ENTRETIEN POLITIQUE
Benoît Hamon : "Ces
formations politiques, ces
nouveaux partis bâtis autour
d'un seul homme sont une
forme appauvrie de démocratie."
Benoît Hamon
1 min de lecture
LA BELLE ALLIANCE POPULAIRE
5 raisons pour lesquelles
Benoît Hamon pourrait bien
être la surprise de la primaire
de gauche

_Exercise objective:_ For each line above that includes "Benoît", copy the line.

_Solution to the problem:_
Benoît Hamon : "Ces
Benoît Hamon
Benoît Hamon pourrait bien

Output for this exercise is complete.